Koja intentó explicar con calma lo que había ocurrido en el consejo, al menos desde su punto de vista.

—Los líderes se presentaron al consejo con la intención de discutir el tema. No llevaron a sus ejércitos; únicamente a sus magos, sacerdotes y guardias. No se mostraron... complacidos, sino inquietos. Después de todo, había un gran ejército de soldados tuiganos acampados en las afueras de la ciudad. Los soldados no son buenos diplomáticos.

—¡Diplomáticos! Una pandilla de viejos de pueblo, que no tienen guerreros. Tus diplomáticos se reunieron porque les preocupan sus caravanas. —Yamun repiqueteó los dedos en uno de los postes centrales de la yurta—. Crees que no me entero de estas cosas, enviado. Tus emperadores y tus kanes piensan que pueden arreglarlo todo sin mí, pero yo gobierno esta tierra. Gobierno a todas las tribus de la tierra, y nada se decide sin mi palabra —declaró Yamun—. Por lo tanto, envío a mis propios emisarios; soldados con buenos caballos y provistos con muchas flechas.

—Con el debido respeto, kan, lo único que vieron los embajadores fue un gran ejército y un general desfachatado —contestó Koja, con una inclinación de cabeza en señal de respeto.

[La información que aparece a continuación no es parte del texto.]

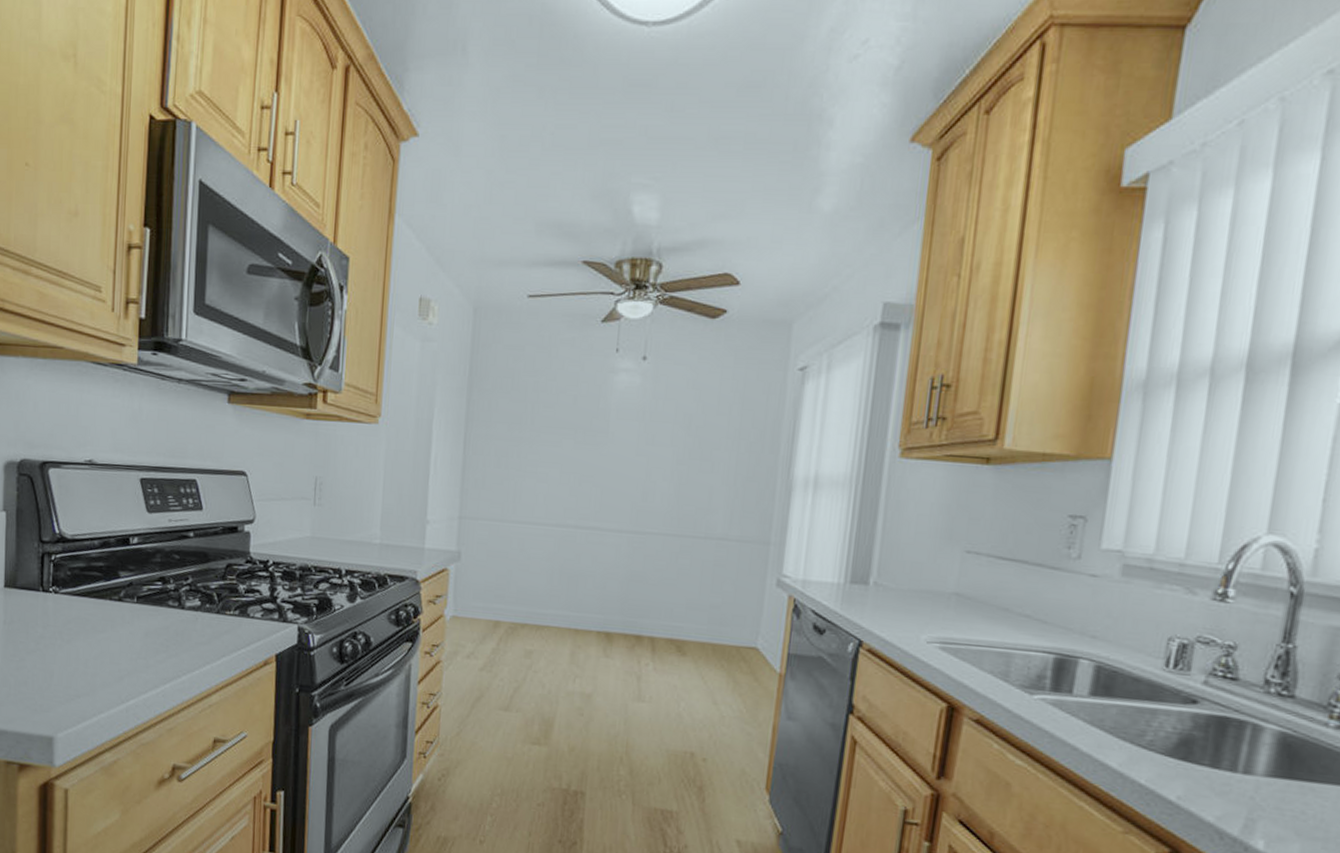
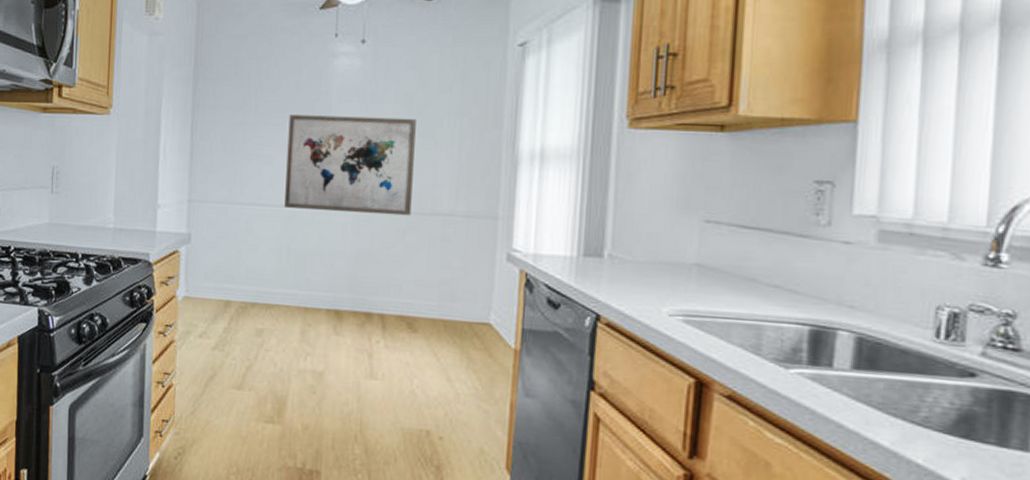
wall art: none [558,431,694,539] -> present [284,115,416,216]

El general Chanar soltó un resoplido y masculló una maldición. Koja se mordió el labio, consciente de que había ofendido al militar.

—¿Un general desfachatado? —repitió Yamun suavemente. Le dio la espalda a Koja, mientras retorcía uno de sus bigotes entre los dedos—. ¿Qué quieres decir con «desfachatado»?

—El general Chanar es un guerrero —contestó Koja con mucha cautela, y confió en que fuera suficiente. El kan ladeó la cabeza, y esperó más. Nervioso, Koja se frotó el cuello—. Los consejeros esperaban palabras suaves. El general Chanar se mostró... insultante.

—No son más que mentiras, mi kan —afirmó el general Chanar, removiéndose en su asiento—. Este extranjero me insulta.

La mano de Chanar se acercó a la empuñadura de su sable. Indignado, se levantó y dio un paso hacia Koja.

—Afirmo que eres un mentiroso, y pagarás por ello. —El roce del acero se escuchó con fuerza, cuando comenzó a desenvainar el sable.

—Chanar Ong Kho, siéntate —ordenó Yamun sin perder la calma, y lo bastante alto como para hacerse escuchar sobre las amenazas que profería el general. Había una fuerza tremenda en el tono resonante y profundo de sus palabras—. ¿Deshonrarás mi tienda con el derramamiento de sangre? Guarda tu espada. Este sacerdote es mi huésped.

—¡Me ha insultado! —insistió Chanar—. ¿No he dicho que el consejo tembló de miedo? ¿Que se mostraron espantados de nuestro poder? ¿Es que puede un extranjero insultarme en tu yurta? —Sin envainar el sable, se volvió para enfrentarse a Yamun. El cuerpo de Chanar permanecía en tensión, con la espalda arqueada y los brazos rígidos.

Yamun se acercó a Chanar, sin preocuparse de la actitud airada del general. Miró directamente a los ojos de su general, y le habló con voz lenta y suave, pero también muy firme.

—Chanar, tú eres mi
anda
, mi amigo de sangre. Hemos luchado juntos. No hay nadie en quien confíe más. Nunca he dudado de tu palabra, pero ésta es mi tienda y él es mi huésped. Ahora, siéntate, y no pienses más en esto. —Yamun cerró sus dedos sobre la mano de Chanar que empuñaba el sable.

—Yamun, te lo ruego. Ha mentido sobre mí. No dejaré que manche mi honor. No estoy dispuesto a tolerarlo. —Chanar intentó apartar la mano, pero Yamun no lo dejó.

—¡General Chanar, siéntese ahora mismo! —replicó el kan. Su voz sonó como un trueno mientras escupía enfadado las palabras—. Escucho a este hombre —señaló a Koja— pero, ¿le creo? Quizá debería, si tanto te molesta.

Chanar tembló, atrapado entre la cólera y la lealtad. Por fin, envainó el sable y, sin decir palabra, volvió a su asiento, desde donde contempló al sacerdote con una mirada torva. Durante toda la discusión, Koja había permanecido en silencio, un poco preocupado e intranquilo, aunque también sorprendido por las libertades que se había tomado el general en presencia de su señor.

Yamun volvió a sus cojines y ordenó con un gesto que le sirvieran otra copa de vino.